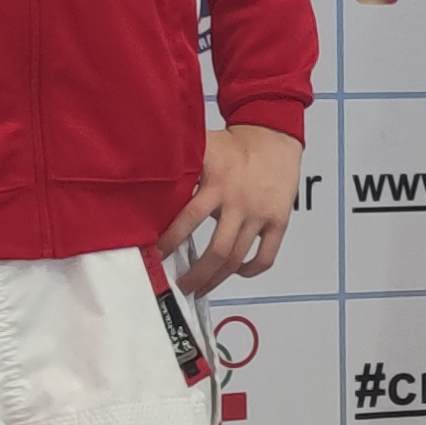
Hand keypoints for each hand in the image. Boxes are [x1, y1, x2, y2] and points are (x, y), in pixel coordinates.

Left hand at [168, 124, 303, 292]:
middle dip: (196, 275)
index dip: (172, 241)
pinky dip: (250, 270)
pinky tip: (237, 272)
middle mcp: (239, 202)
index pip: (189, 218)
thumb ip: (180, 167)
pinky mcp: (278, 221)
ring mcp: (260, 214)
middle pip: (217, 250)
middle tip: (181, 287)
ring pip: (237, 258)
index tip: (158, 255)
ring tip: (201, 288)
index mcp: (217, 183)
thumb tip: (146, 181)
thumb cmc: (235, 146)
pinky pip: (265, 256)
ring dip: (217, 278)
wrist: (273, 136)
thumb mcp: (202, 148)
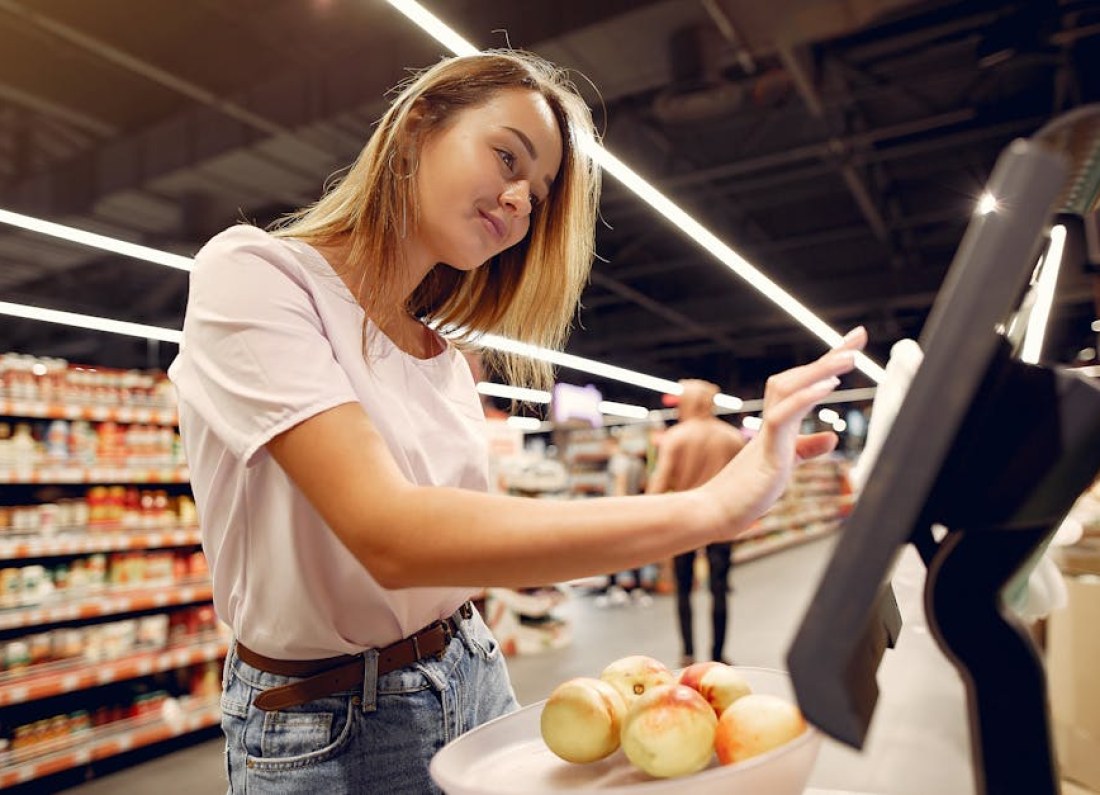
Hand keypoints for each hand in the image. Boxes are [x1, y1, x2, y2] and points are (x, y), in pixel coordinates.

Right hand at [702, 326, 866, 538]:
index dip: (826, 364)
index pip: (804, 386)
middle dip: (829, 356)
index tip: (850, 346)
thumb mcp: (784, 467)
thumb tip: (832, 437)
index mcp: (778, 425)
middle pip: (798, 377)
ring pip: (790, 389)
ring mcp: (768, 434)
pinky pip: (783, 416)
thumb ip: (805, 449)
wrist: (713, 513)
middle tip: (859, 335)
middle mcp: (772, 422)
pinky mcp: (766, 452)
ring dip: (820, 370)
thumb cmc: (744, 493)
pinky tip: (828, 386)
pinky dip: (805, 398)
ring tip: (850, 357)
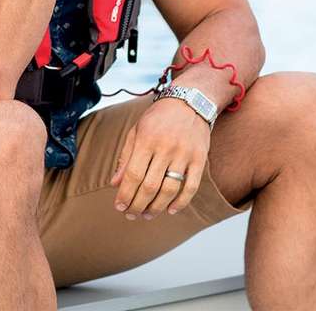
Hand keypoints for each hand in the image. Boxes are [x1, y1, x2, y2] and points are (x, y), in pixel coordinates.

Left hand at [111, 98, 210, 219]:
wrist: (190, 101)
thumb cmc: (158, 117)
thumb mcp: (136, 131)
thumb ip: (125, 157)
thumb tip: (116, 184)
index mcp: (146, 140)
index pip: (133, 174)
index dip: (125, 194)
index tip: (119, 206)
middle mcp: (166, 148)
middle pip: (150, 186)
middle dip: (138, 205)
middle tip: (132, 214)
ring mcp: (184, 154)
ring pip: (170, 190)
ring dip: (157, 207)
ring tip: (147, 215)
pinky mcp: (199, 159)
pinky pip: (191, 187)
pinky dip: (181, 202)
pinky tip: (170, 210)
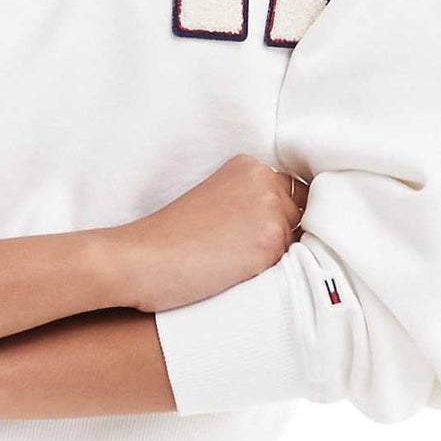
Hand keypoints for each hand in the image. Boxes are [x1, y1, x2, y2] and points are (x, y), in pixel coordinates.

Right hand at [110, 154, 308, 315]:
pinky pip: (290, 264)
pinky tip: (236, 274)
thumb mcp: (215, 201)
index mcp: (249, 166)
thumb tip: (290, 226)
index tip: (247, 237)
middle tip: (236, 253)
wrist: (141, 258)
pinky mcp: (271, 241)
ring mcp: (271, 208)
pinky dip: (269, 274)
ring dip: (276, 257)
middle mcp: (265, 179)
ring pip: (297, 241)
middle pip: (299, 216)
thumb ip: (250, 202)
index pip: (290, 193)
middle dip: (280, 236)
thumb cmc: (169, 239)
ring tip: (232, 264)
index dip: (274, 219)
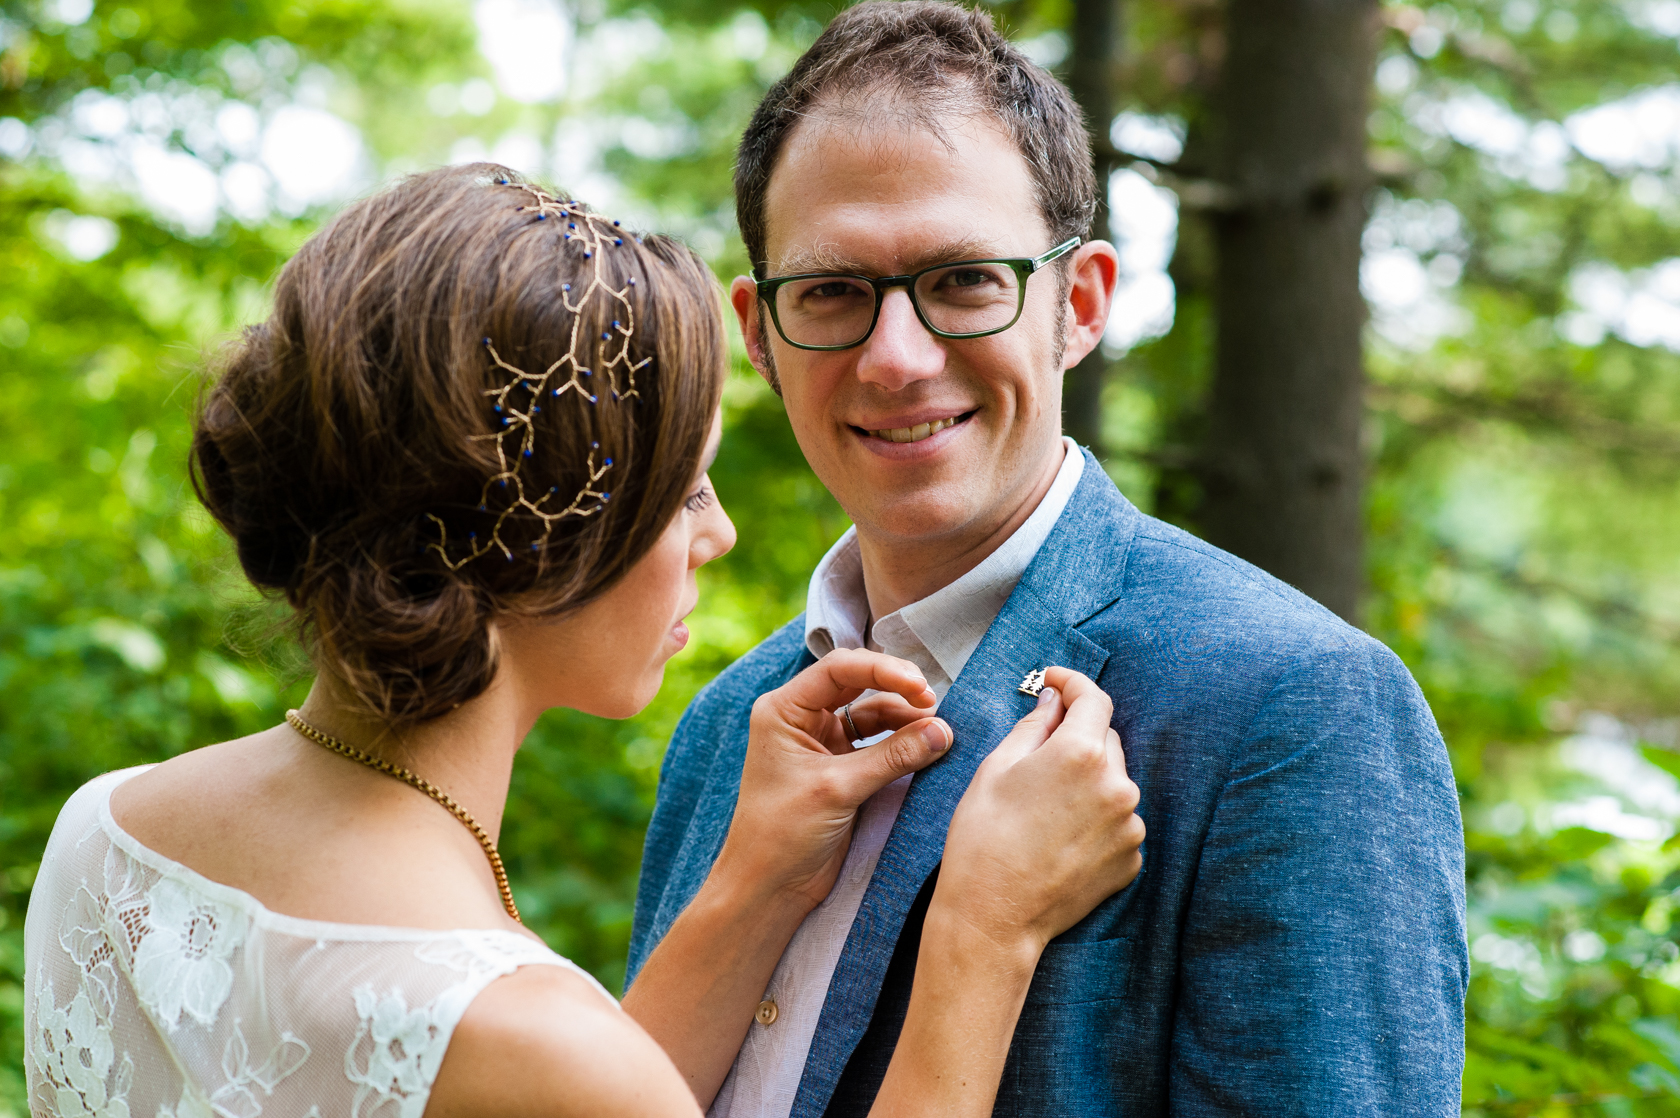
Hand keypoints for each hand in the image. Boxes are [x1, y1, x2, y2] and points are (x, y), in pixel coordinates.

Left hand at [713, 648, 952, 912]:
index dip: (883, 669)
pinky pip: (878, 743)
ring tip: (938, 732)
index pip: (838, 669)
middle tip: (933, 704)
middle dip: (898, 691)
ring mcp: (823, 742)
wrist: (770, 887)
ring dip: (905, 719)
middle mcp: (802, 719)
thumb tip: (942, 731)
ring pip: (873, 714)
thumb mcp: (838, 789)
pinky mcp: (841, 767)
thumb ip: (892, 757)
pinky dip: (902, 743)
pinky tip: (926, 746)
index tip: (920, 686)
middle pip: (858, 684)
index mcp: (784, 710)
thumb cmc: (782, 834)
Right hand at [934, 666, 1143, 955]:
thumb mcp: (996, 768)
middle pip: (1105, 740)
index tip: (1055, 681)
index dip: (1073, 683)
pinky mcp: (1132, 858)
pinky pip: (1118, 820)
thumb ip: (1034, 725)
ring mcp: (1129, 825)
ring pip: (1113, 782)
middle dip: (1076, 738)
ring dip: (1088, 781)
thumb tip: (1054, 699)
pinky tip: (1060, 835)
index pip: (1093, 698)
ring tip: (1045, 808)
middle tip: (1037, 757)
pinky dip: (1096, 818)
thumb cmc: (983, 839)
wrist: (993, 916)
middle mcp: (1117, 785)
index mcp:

▶ What the exercise asks
Using the records above, return word for word the lines that begin at the one containing "wrist: (141, 258)" and end at the one containing "pinky dip: (1096, 818)", both of them included and no pictures.

▶ Exercise result
wrist: (141, 258)
pinky mcp: (271, 241)
ring mcp: (271, 208)
pinky dip: (269, 274)
ring dip: (276, 257)
middle mcp: (265, 179)
ring pip: (297, 241)
middle pip: (299, 216)
thumb ip: (250, 202)
index pip: (290, 193)
middle dip: (280, 236)
thumb cmc: (169, 239)
ring tip: (232, 264)
index dip: (274, 219)
Hand keypoints for each hand in the image. Boxes are [x1, y1, x2, y2] and points are (x, y), in pixel coordinates.

Left hand at [713, 648, 952, 912]:
index dip: (883, 669)
pinky pip: (878, 743)
ring tip: (938, 732)
index pip: (838, 669)
middle tip: (933, 704)
middle dip: (898, 691)
ring mcp: (823, 742)
wrist: (770, 887)
ring dip: (905, 719)
middle mcp: (802, 719)
thumb tip: (942, 731)
ring pip: (873, 714)
thumb mcp: (838, 789)
pinky mcp: (841, 767)
thumb ip: (892, 757)
pinky dip: (902, 743)
pinky tip: (926, 746)
index tip: (920, 686)
middle pip: (858, 684)
index mcp: (784, 710)
thumb cmc: (782, 834)
Right hand at [934, 666, 1143, 955]:
thumb mcp: (996, 768)
middle pip: (1105, 740)
index tip: (1055, 681)
index dip: (1073, 683)
pinky mcp: (1132, 858)
pinky pip: (1118, 820)
thumb ip: (1034, 725)
ring mcp: (1129, 825)
ring pip: (1113, 782)
middle dip: (1076, 738)
ring dip: (1088, 781)
thumb tip: (1054, 699)
pinky tip: (1060, 835)
index pip: (1093, 698)
ring tip: (1045, 808)
middle tip: (1037, 757)
pinky dip: (1096, 818)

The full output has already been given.